■ DOCUMENT EXTRACT ■
+ + +

If you (or whoever does the merge) wants to, they can stop Git from committing the merge result even if Git thinks it all went swimmingly: git merge --no-commit master makes Git stop after combining everything. At this point, you can open work-tree files in your editor, change them, write them back, git add the changed file, and git commit the merge to put something in the merge that did not come from any of the three inputs (base and two branch-tips).

In any case, the key to understanding all of this is the concept of the merge base commit. If you sit down and draw the commit graph, the merge base is usually pretty obvious unless the graph gets way out of hand (which happens a lot, actually). You can also have Git find the merge base for you—or merge bases, plural, in some cases:

git merge-base --all master development

This prints out a hash ID. In our hypothetical case here, that would be the hash ID of commit E. Once you have that, you can run git diff manually, to see what happened to every file. Or you can run an individual-file git diff:

git diff E development -- path/to/file1
git diff E master -- path/to/file1

Note that if you replace the names master and development with the hash IDs of the commits that were current before you did a git merge, this works even after the merge. That will tell you what Git thought it should combine for path/to/file1. That, in turn, will tell you whether Git did not see the change, or whether whoever made the merge overrode Git, or handled a conflicting merge incorrectly.

+ + +

■ DATA EXCERPTS ■
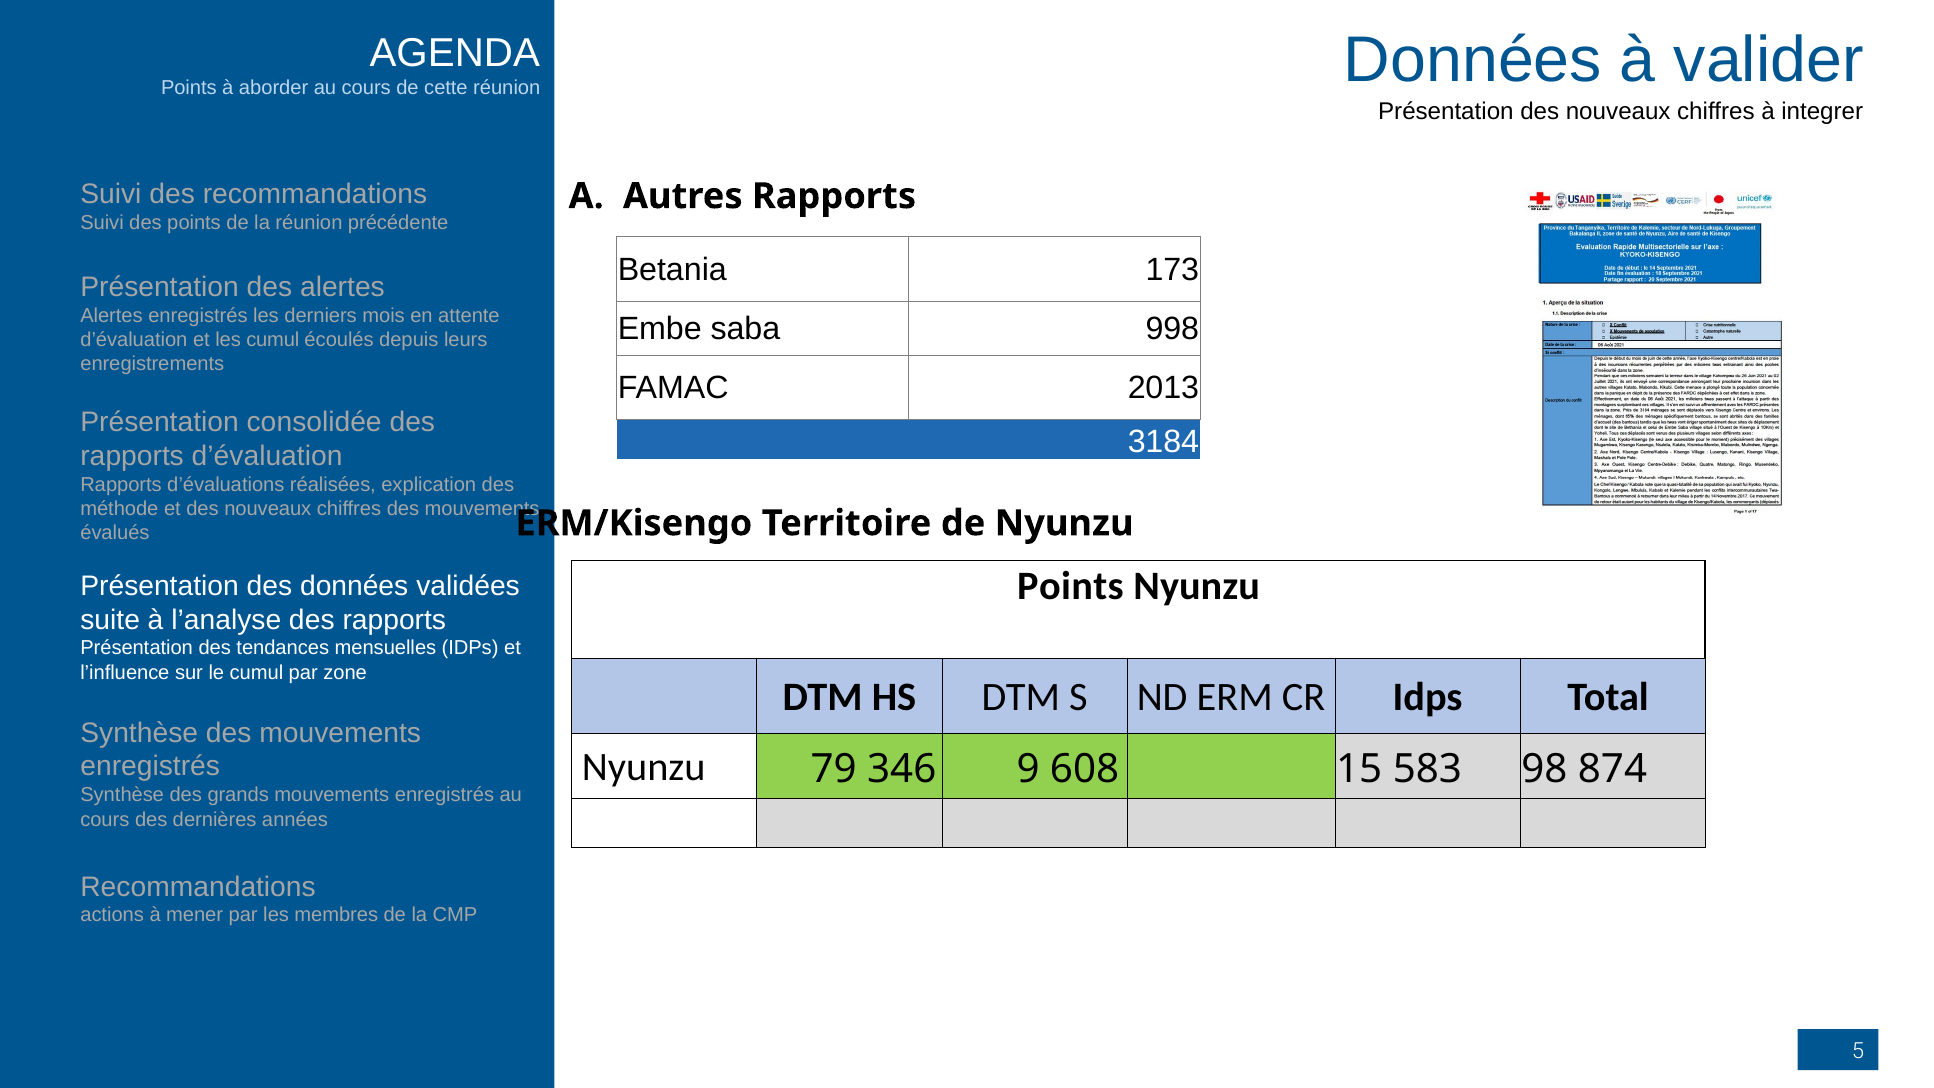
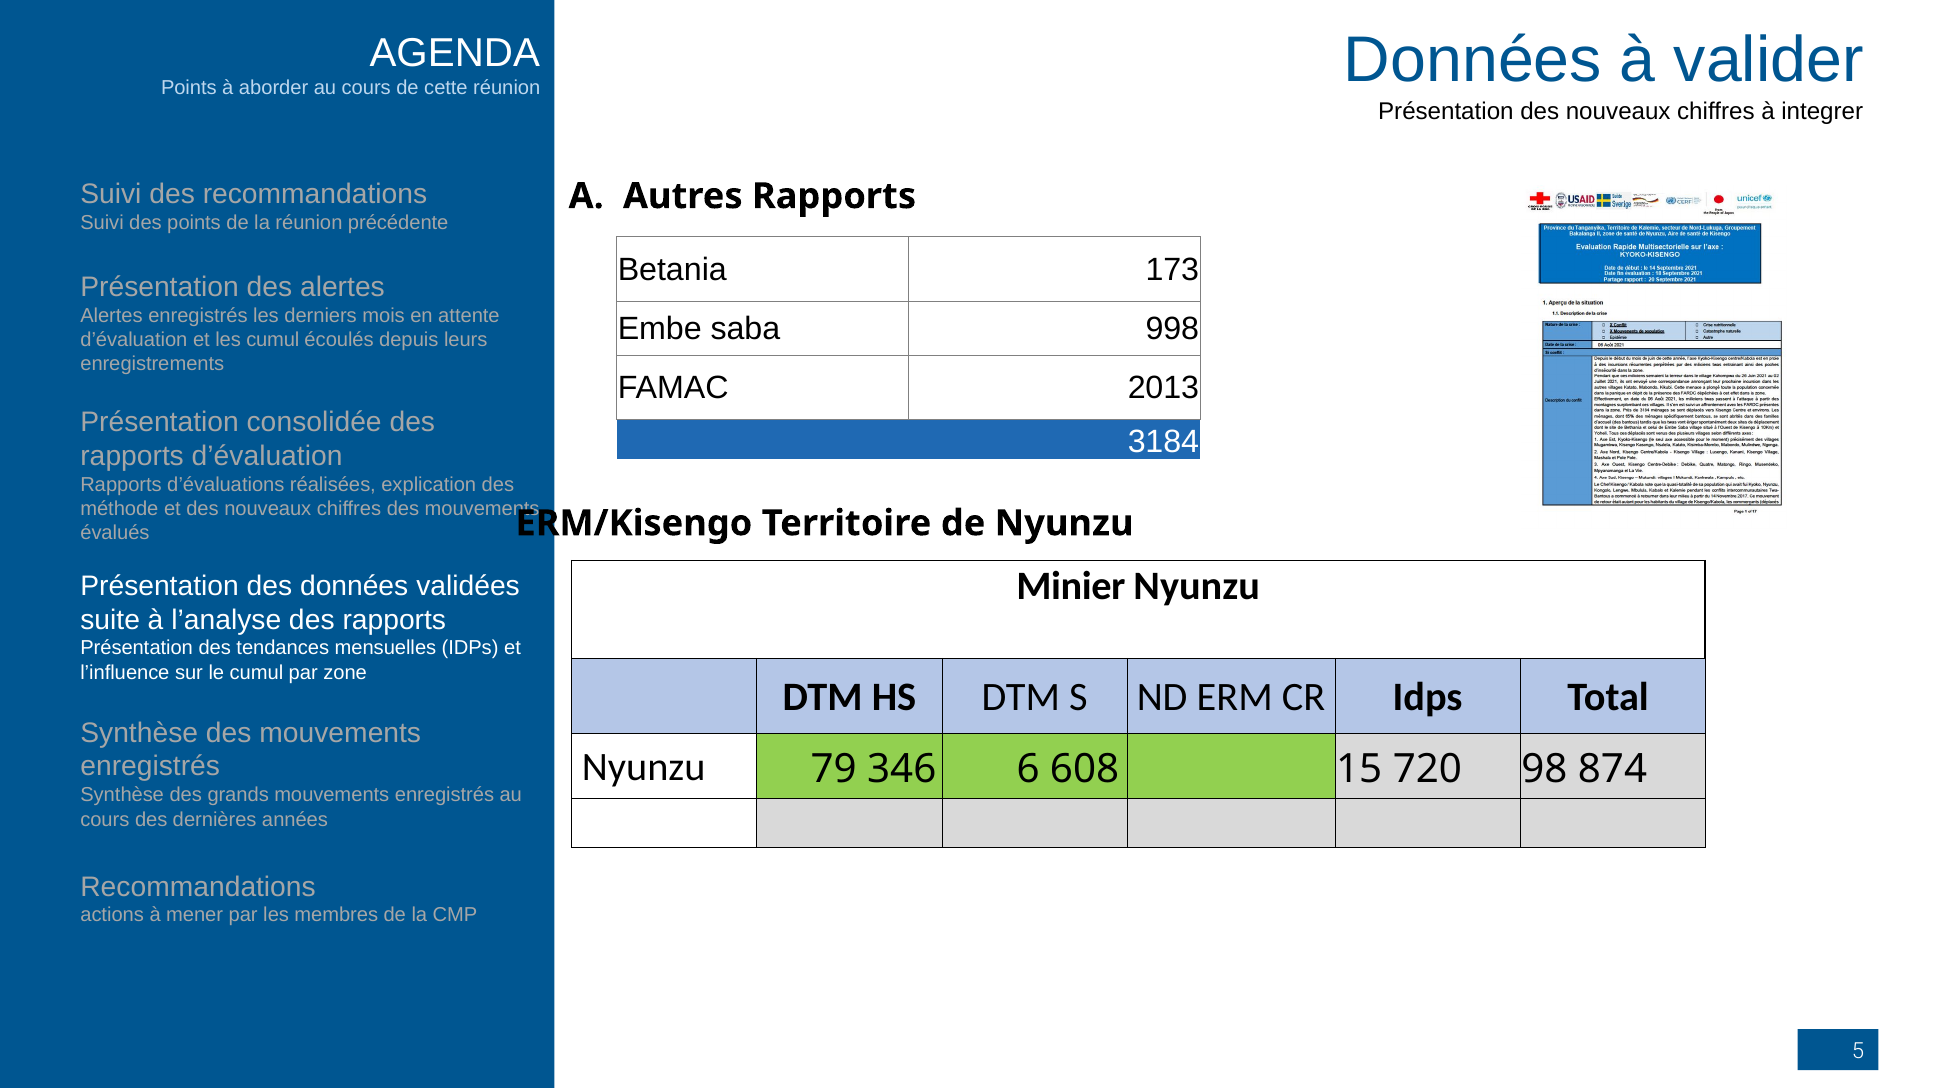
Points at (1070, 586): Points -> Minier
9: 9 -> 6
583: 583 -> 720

+ + +

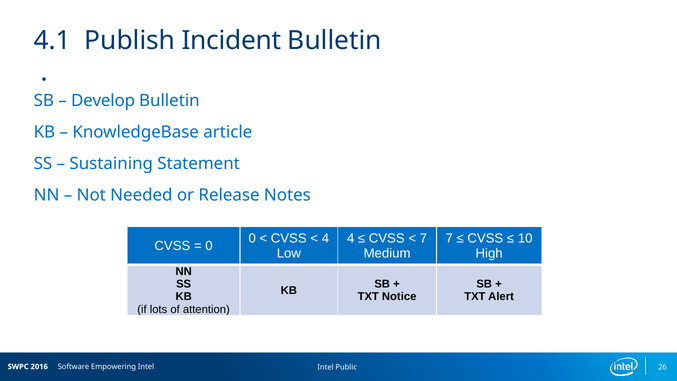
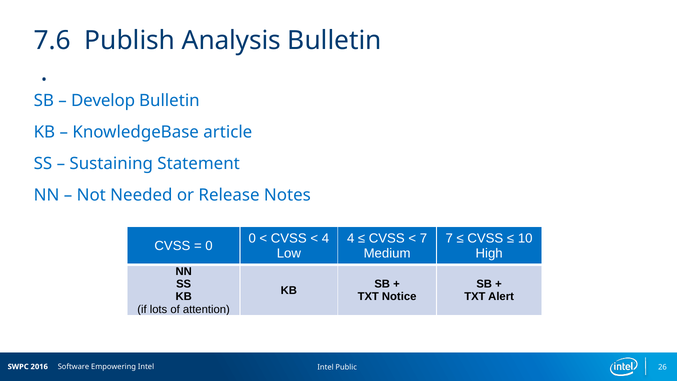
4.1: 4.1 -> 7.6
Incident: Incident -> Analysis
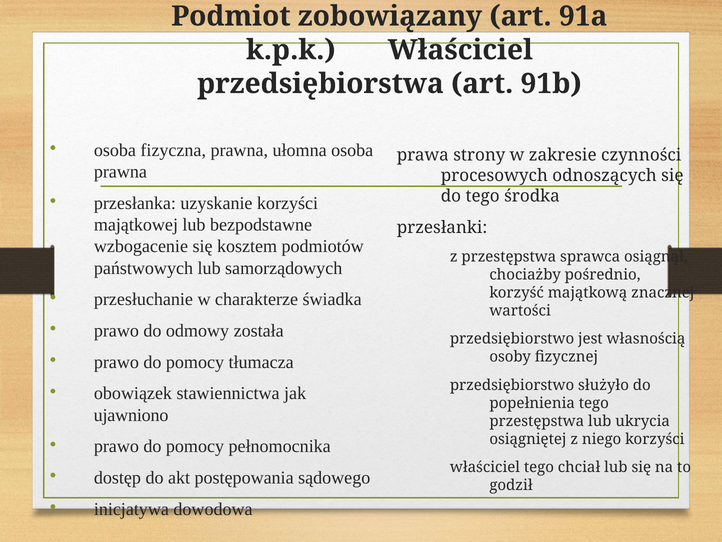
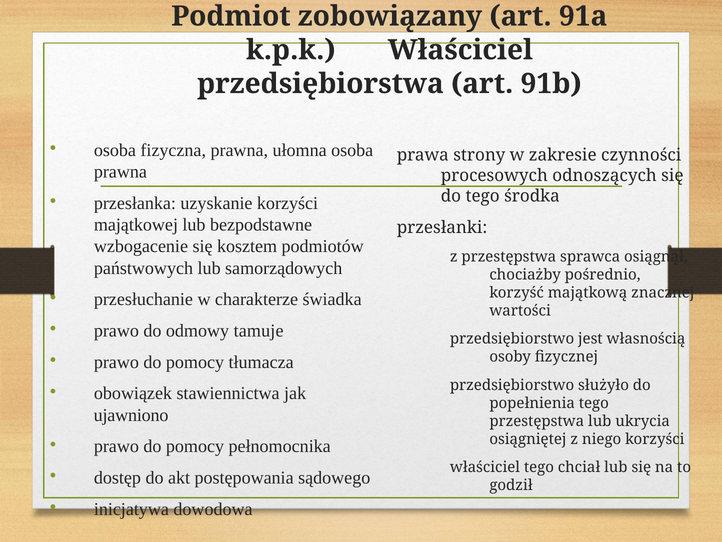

+ + +

■ TASKS AND EXERCISES ■
1: Decide whether each statement (a), (b), (c) agrees with the Git merge passage, answering yes or no and quoting the words of the passage that settle it.
(a) Running git merge --no-commit master makes Git halt once it has combined everything.
(b) The merge base is usually hard to make out when you draw the commit graph.
(c) The individual-file git diff commands stop working once a merge has been made.
2: Update the Git merge passage from "This prints out" to "conflicting merge incorrectly.", putting "path/to/file2" in place of "path/to/file1".
3: Take the Git merge passage further, picking up after its final sentence.
The listing was taken from a different source than the Git merge passage.

■ RESULTS OF THE EXERCISE ■
1:
(a) Yes: "git merge --no-commit master makes Git stop after combining everything"
(b) No: "the merge base is usually pretty obvious unless the graph gets way out of hand"
(c) No: "this works even after the merge"

2:
This prints out a hash ID. In our hypothetical case here, that would be the hash ID of commit E. Once you have that, you can run git diff manually, to see what happened to every file. Or you can run an individual-file git diff:

git diff E development -- path/to/file2
git diff E master -- path/to/file2

Note that if you replace the names master and development with the hash IDs of the commits that were current before you did a git merge, this works even after the merge. That will tell you what Git thought it should combine for path/to/file2. That, in turn, will tell you whether Git did not see the change, or whether whoever made the merge overrode Git, or handled a conflicting merge incorrectly.

3:
Once you have a merge, a subsequent merge will find a different merge base:

       H--I--J----K   <-- development
      /     /
...--E--F--G--L--M   <-- master

We look now at both branch tips and work our way backwards through history (in the leftward direction), following both forks of a merge like J, to find the first commit we can get to from both branch tips. Starting at K, we go back to J, then to both I and G. Starting at M, we go back to L, then to G. We find G to be on both branches, so commit G is the new merge base. Git will run:

git diff G K
git diff G M

to get the two change-sets to apply to merge-base commit G.


2"Most recent" here refers to commit graph order, rather than time stamps, although it's probably also the commit with the newest time stamp that is on both branches.


Git log and simplifications that lie, again

We already saw that git log -p just skips right over merge commits. You don't see any diff at all, as if the merge were totally magic. But when you run:

git log -- path/to/file1

something else, even more insidious, happens. This is described, albeit rather opaquely, in the (long) git log documentation under the section titled History Simplification.

In our example above, suppose git log is walking from K backwards. It finds J, which is a merge. It then inspects both I and G, comparing each to J after excluding all but the one file you are looking at. That is, it's just comparing path/to/file1 in the three commits.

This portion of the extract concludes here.